# Rehome: Baby Rex/Silver Marten mix bucks



## Barmy Bunny Broad (May 30, 2011)

We adopted two rabbits (separately) , and they bonded right away. Unfortunatley, the first was neither female nor fixed as were told and a litter of five kits is the result (born April 11, 2011 at 5:00-5:30pm; runt born at 11am).

It has been a joyous and wonderful experience; however, we cannot keep all of the bunnies as we live in a small home and seven rabbits (plus my 2 sons) is just too much.

So, around June 4th or so, the kits should be weaned (8 weeks), and will be ready for new homes. I would much prefer experienced bunny parents for them if at all possible.

Momma is a medium gray coloured Rex with the sweetest personality.
Dad is a a slightly darker Silver Marten who is definitely a ladies man.

The babies are all slightly different form each other and a real mix of their parents. 
Most seem to be taking on Mom's body shape but Dad's head shape. There are light gray/brownish babies, a medium gray baby and two dark gray babies. all have white around the eyes, under the chin, and behind the head at the base of the neck. Their ears are where the real differences are. Everything from short to super long, pointed tips to rounded ones and the space between their ears is different two.

I cannot find a way to insert pictures here, so please check out the blog I have been keeping on their growth and progress: http://mitchellbabybunnies.blogspot.com.


----------



## Nancy McClelland (May 30, 2011)

ray:


----------



## Elf Mommy (May 31, 2011)

I clicked on the link and it said "blog not found"
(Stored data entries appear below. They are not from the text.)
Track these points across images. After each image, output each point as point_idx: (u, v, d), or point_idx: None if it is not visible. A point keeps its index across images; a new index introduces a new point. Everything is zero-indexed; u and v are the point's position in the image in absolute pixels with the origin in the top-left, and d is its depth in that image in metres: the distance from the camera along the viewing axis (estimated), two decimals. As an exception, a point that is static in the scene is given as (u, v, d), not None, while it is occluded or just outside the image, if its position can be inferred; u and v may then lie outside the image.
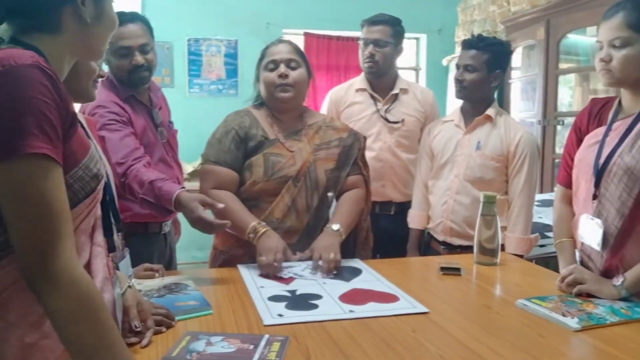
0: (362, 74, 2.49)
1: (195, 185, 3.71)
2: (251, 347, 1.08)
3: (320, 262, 1.63)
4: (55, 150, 0.80)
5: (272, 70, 1.80)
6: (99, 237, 0.98)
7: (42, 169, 0.78)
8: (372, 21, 2.38)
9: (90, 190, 0.91)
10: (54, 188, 0.79)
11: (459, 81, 2.09)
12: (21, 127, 0.77)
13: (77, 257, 0.82)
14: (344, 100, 2.46)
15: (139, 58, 1.85)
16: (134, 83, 1.90)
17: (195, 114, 4.49)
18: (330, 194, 1.86)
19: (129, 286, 1.17)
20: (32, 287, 0.79)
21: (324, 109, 2.51)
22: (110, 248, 1.05)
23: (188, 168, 4.23)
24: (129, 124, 1.84)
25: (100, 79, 1.18)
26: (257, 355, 1.04)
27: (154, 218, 1.91)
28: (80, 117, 1.11)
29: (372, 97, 2.42)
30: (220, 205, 1.56)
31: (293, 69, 1.81)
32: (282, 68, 1.79)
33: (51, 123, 0.80)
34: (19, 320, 0.83)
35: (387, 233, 2.11)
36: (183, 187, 1.62)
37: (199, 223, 1.54)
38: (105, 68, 1.91)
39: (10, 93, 0.78)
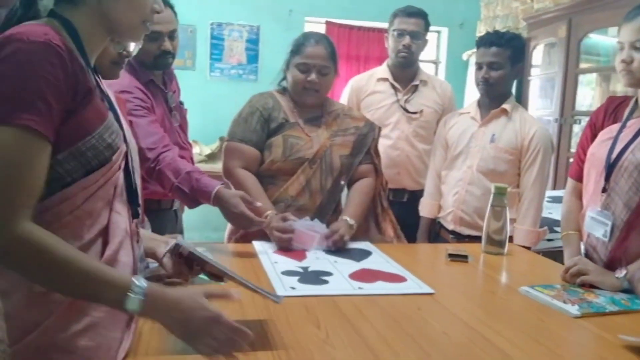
0: (385, 64, 2.53)
1: (212, 167, 3.80)
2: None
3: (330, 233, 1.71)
4: (43, 124, 0.85)
5: (303, 72, 1.85)
6: (118, 205, 1.02)
7: (21, 140, 0.83)
8: (409, 13, 2.42)
9: (104, 159, 0.95)
10: (28, 160, 0.84)
11: (485, 79, 2.11)
12: (12, 98, 0.83)
13: (28, 222, 0.85)
14: (364, 89, 2.51)
15: (167, 44, 1.86)
16: (158, 68, 1.92)
17: (215, 98, 4.57)
18: (342, 180, 1.92)
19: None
20: None
21: (344, 97, 2.55)
22: (134, 214, 1.10)
23: (206, 150, 4.30)
24: (153, 111, 1.87)
25: (127, 60, 1.22)
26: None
27: (167, 196, 1.95)
28: (110, 93, 1.18)
29: (393, 87, 2.46)
30: (258, 204, 1.64)
31: (324, 75, 1.86)
32: (314, 75, 1.84)
33: (46, 100, 0.85)
34: None
35: (399, 220, 2.16)
36: (222, 184, 1.67)
37: (240, 219, 1.61)
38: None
39: (15, 67, 0.84)
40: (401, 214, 2.20)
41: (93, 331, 0.92)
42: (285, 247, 1.68)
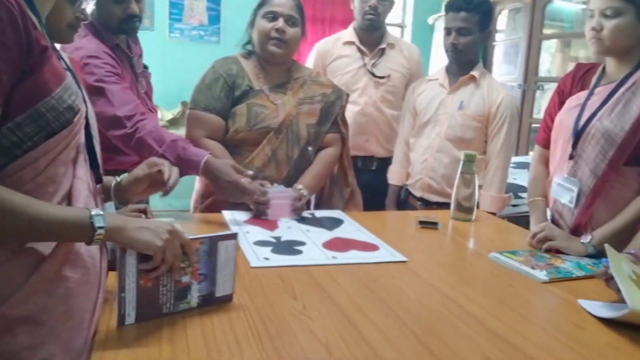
0: (351, 27, 2.47)
1: (174, 132, 3.69)
2: None
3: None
4: None
5: (270, 20, 1.78)
6: (81, 170, 1.00)
7: None
8: None
9: (66, 121, 0.92)
10: None
11: (453, 45, 2.08)
12: None
13: None
14: (330, 53, 2.45)
15: (134, 7, 1.78)
16: (124, 32, 1.83)
17: (175, 60, 4.40)
18: (310, 148, 1.89)
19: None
20: None
21: (309, 62, 2.49)
22: (97, 180, 1.08)
23: (167, 115, 4.18)
24: (123, 77, 1.78)
25: (82, 23, 1.16)
26: None
27: (135, 165, 1.90)
28: (65, 56, 1.11)
29: (360, 50, 2.41)
30: (249, 173, 1.61)
31: (291, 25, 1.80)
32: (281, 22, 1.78)
33: None
34: None
35: (368, 188, 2.16)
36: (210, 153, 1.63)
37: (231, 188, 1.57)
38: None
39: None
40: (371, 182, 2.21)
41: (64, 302, 0.90)
42: (263, 213, 1.66)
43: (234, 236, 1.06)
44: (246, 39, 1.90)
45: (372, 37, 2.43)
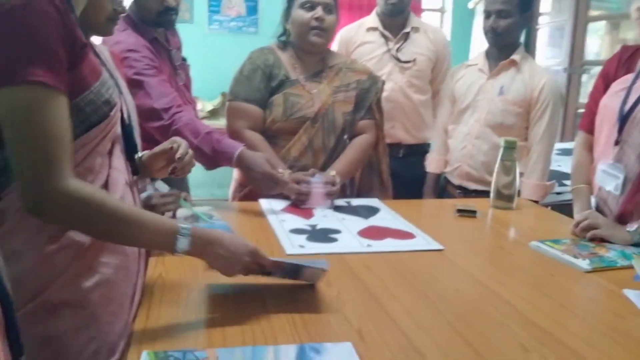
0: (374, 12, 2.40)
1: (215, 123, 3.75)
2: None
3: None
4: (57, 79, 0.84)
5: (308, 10, 1.78)
6: (117, 161, 1.03)
7: (41, 96, 0.82)
8: None
9: (103, 114, 0.95)
10: (51, 114, 0.83)
11: (493, 29, 2.03)
12: (25, 56, 0.82)
13: (72, 177, 0.86)
14: (354, 40, 2.40)
15: (171, 0, 1.77)
16: (160, 25, 1.84)
17: (215, 52, 4.46)
18: (346, 137, 1.88)
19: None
20: (32, 211, 0.85)
21: (333, 50, 2.47)
22: (134, 171, 1.12)
23: (208, 106, 4.25)
24: (161, 70, 1.80)
25: (121, 17, 1.18)
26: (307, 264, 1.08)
27: None
28: (103, 49, 1.14)
29: (384, 36, 2.35)
30: (281, 170, 1.64)
31: (328, 13, 1.80)
32: (320, 11, 1.78)
33: (55, 54, 0.84)
34: (39, 232, 0.89)
35: (395, 176, 2.12)
36: (244, 145, 1.65)
37: (264, 180, 1.59)
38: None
39: (17, 24, 0.81)
40: (397, 169, 2.16)
41: (103, 287, 0.94)
42: (302, 202, 1.67)
43: (323, 271, 1.07)
44: (281, 31, 1.90)
45: (396, 21, 2.36)
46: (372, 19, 2.40)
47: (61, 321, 0.90)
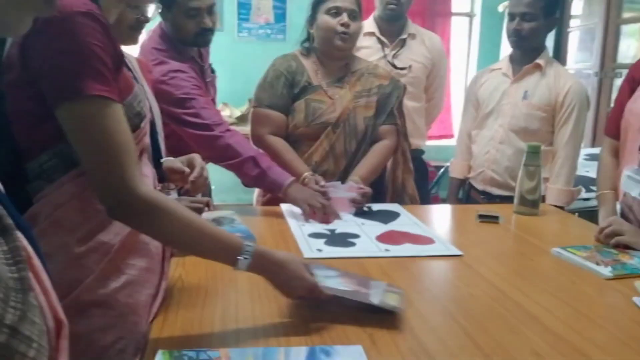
0: (371, 17, 2.37)
1: (243, 129, 3.80)
2: (367, 291, 1.06)
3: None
4: (112, 89, 0.88)
5: (334, 16, 1.81)
6: (146, 168, 1.07)
7: (102, 108, 0.87)
8: None
9: (135, 126, 0.98)
10: (113, 123, 0.88)
11: (517, 31, 2.01)
12: (81, 72, 0.85)
13: (142, 179, 0.91)
14: None
15: (207, 20, 1.72)
16: (198, 45, 1.81)
17: (243, 59, 4.53)
18: (367, 142, 1.89)
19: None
20: (111, 214, 0.90)
21: None
22: (160, 179, 1.15)
23: (236, 112, 4.31)
24: (203, 89, 1.80)
25: (145, 25, 1.21)
26: (376, 299, 1.02)
27: None
28: (131, 57, 1.18)
29: (380, 41, 2.33)
30: (308, 174, 1.72)
31: (353, 19, 1.82)
32: (345, 17, 1.80)
33: (106, 66, 0.88)
34: (69, 234, 0.93)
35: None
36: (293, 179, 1.67)
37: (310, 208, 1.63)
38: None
39: (69, 40, 0.85)
40: None
41: (130, 288, 0.97)
42: (325, 220, 1.62)
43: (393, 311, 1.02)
44: (304, 36, 1.93)
45: (393, 27, 2.33)
46: (369, 24, 2.37)
47: (90, 320, 0.93)
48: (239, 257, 0.94)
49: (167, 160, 1.27)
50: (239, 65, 4.43)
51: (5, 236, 0.47)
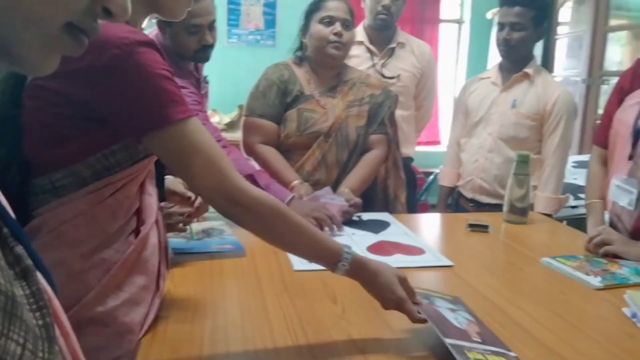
0: (360, 26, 2.35)
1: (232, 135, 3.78)
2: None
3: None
4: (187, 107, 0.92)
5: (327, 25, 1.81)
6: (149, 186, 1.06)
7: (188, 126, 0.90)
8: None
9: (149, 151, 0.98)
10: (201, 136, 0.92)
11: (506, 41, 2.03)
12: (162, 101, 0.89)
13: (243, 179, 0.94)
14: None
15: (208, 37, 1.71)
16: (197, 61, 1.81)
17: (233, 65, 4.52)
18: (359, 152, 1.90)
19: None
20: (229, 217, 0.95)
21: None
22: (161, 198, 1.14)
23: (225, 119, 4.29)
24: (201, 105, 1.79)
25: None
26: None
27: None
28: None
29: (369, 50, 2.32)
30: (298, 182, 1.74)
31: (346, 28, 1.82)
32: (339, 27, 1.81)
33: (177, 86, 0.91)
34: (71, 250, 0.91)
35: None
36: (293, 195, 1.65)
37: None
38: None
39: (142, 74, 0.87)
40: None
41: (127, 307, 0.95)
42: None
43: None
44: (297, 46, 1.93)
45: (383, 36, 2.33)
46: (358, 33, 2.34)
47: (86, 339, 0.91)
48: (338, 264, 0.97)
49: (170, 182, 1.26)
50: (228, 71, 4.42)
51: (26, 279, 0.45)
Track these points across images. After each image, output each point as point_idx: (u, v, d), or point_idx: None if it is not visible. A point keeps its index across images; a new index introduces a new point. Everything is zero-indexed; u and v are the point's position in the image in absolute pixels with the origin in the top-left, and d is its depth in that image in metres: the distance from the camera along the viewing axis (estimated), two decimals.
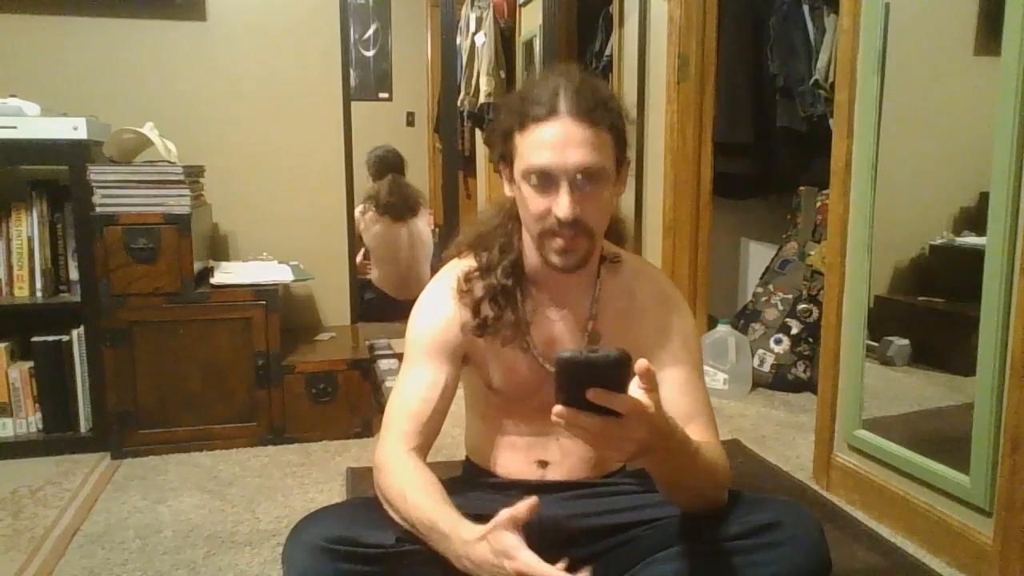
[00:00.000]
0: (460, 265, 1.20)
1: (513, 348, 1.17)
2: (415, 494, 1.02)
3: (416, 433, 1.12)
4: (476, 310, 1.16)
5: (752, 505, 1.06)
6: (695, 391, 1.16)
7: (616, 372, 0.84)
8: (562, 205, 1.01)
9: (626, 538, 1.13)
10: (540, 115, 1.02)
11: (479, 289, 1.16)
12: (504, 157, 1.10)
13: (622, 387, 0.85)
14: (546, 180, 1.03)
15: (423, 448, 1.13)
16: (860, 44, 1.77)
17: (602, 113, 1.03)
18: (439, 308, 1.18)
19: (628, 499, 1.17)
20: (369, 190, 3.79)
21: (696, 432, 1.10)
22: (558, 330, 1.18)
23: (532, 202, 1.05)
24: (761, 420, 2.50)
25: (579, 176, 1.02)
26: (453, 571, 1.02)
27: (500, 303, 1.15)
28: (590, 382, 0.82)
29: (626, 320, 1.18)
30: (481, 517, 1.14)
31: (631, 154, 1.12)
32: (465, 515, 0.98)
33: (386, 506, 1.06)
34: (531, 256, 1.15)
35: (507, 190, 1.13)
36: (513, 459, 1.22)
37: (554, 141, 1.01)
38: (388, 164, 3.85)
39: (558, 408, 0.84)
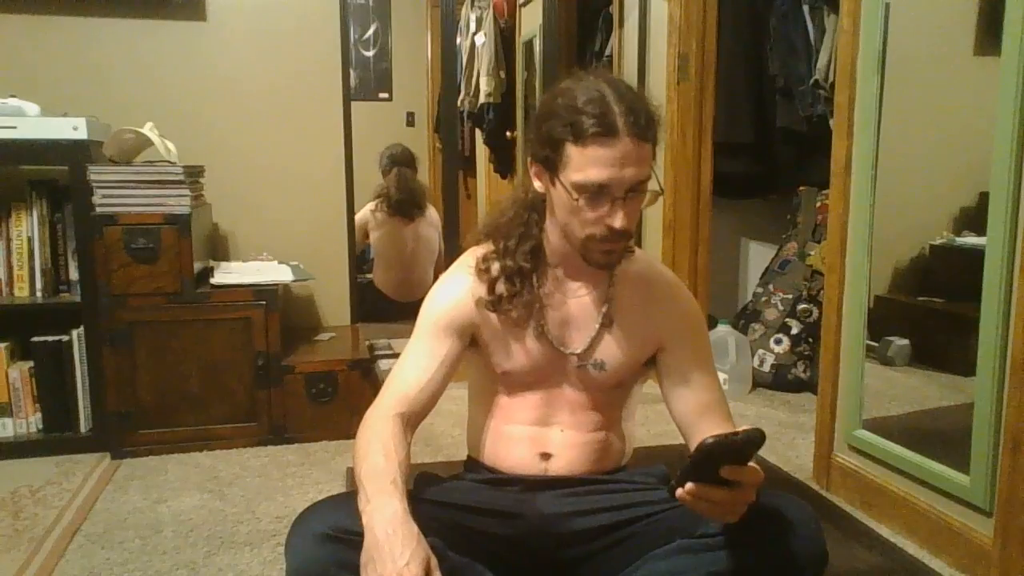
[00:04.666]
0: (479, 250, 1.25)
1: (526, 328, 1.20)
2: (375, 455, 1.04)
3: (408, 400, 1.15)
4: (492, 288, 1.20)
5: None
6: (711, 377, 1.23)
7: (752, 450, 0.94)
8: (619, 219, 1.07)
9: (624, 535, 1.14)
10: (598, 132, 1.04)
11: (495, 269, 1.20)
12: (548, 160, 1.11)
13: (747, 461, 0.95)
14: (600, 193, 1.07)
15: (411, 418, 1.15)
16: (860, 44, 1.77)
17: (653, 130, 1.08)
18: (455, 285, 1.23)
19: (627, 496, 1.18)
20: (379, 188, 3.78)
21: (716, 419, 1.18)
22: (573, 312, 1.22)
23: (583, 211, 1.09)
24: (761, 420, 2.50)
25: (630, 191, 1.07)
26: (455, 561, 1.02)
27: (515, 283, 1.19)
28: (725, 460, 0.92)
29: (641, 308, 1.22)
30: (484, 511, 1.15)
31: None
32: (405, 500, 0.99)
33: (353, 459, 1.08)
34: (554, 243, 1.20)
35: (538, 186, 1.16)
36: (516, 452, 1.23)
37: (614, 160, 1.05)
38: (396, 160, 3.83)
39: (689, 486, 0.92)
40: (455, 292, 1.22)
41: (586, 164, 1.05)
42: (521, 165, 4.16)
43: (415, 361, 1.18)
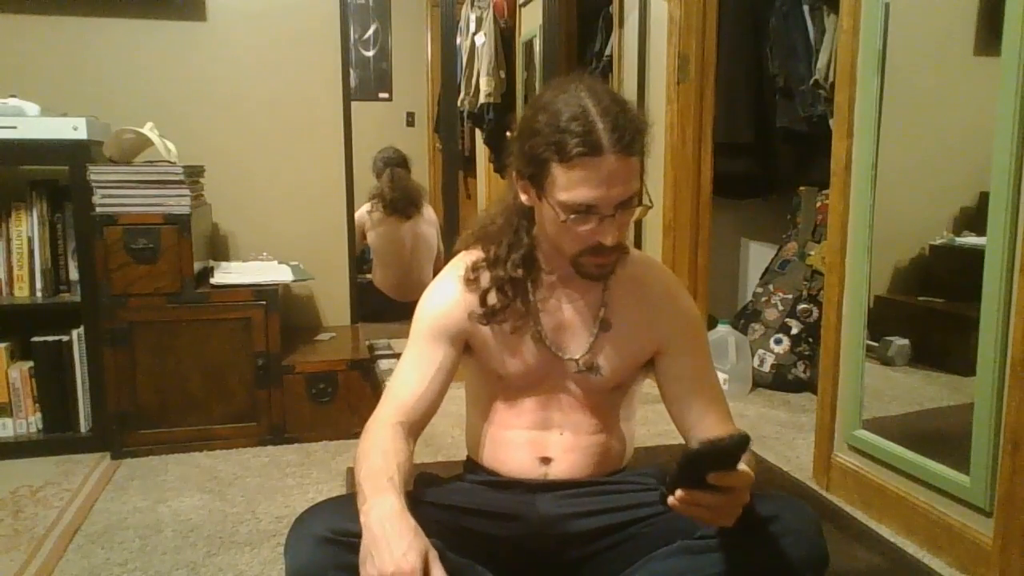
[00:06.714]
0: (468, 257, 1.23)
1: (522, 335, 1.19)
2: (373, 458, 1.04)
3: (409, 409, 1.15)
4: (483, 299, 1.19)
5: (749, 500, 1.07)
6: (710, 379, 1.23)
7: (739, 454, 0.92)
8: (609, 234, 1.06)
9: (625, 536, 1.14)
10: (583, 152, 1.01)
11: (486, 280, 1.19)
12: (534, 177, 1.09)
13: (736, 465, 0.94)
14: (588, 211, 1.05)
15: (412, 427, 1.15)
16: (860, 44, 1.77)
17: (640, 143, 1.06)
18: (445, 293, 1.22)
19: (628, 497, 1.18)
20: (373, 188, 3.80)
21: (715, 420, 1.17)
22: (568, 317, 1.21)
23: (571, 229, 1.07)
24: (761, 420, 2.50)
25: (619, 206, 1.06)
26: (455, 562, 1.02)
27: (508, 292, 1.18)
28: (713, 467, 0.92)
29: (637, 309, 1.22)
30: (484, 513, 1.14)
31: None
32: (403, 497, 0.98)
33: (355, 464, 1.08)
34: (546, 249, 1.18)
35: (524, 199, 1.14)
36: (516, 456, 1.22)
37: (599, 179, 1.03)
38: (389, 161, 3.86)
39: (679, 493, 0.92)
40: (445, 300, 1.21)
41: (572, 184, 1.03)
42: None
43: (411, 369, 1.18)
I hope all the babies find loving homes!


----------



## Violet23 (Jun 2, 2011)

blog not found?


----------



## Watermelons (Jun 3, 2011)

http://mitchellbabybunnies.blogspot.com

No period at the end of the link.

Good luck finding good homes.


----------



## LuellaJean (Jun 3, 2011)

Too bad you're in Canada and my husband is a nazi or I'd so be choosing one!


----------



## Rashel (Jun 10, 2011)

Darn - I'm in Oklahoma, or I'd seriously look into adopting one.


----------



## Nancy McClelland (Jun 10, 2011)

They are all so cute. Good luck.


----------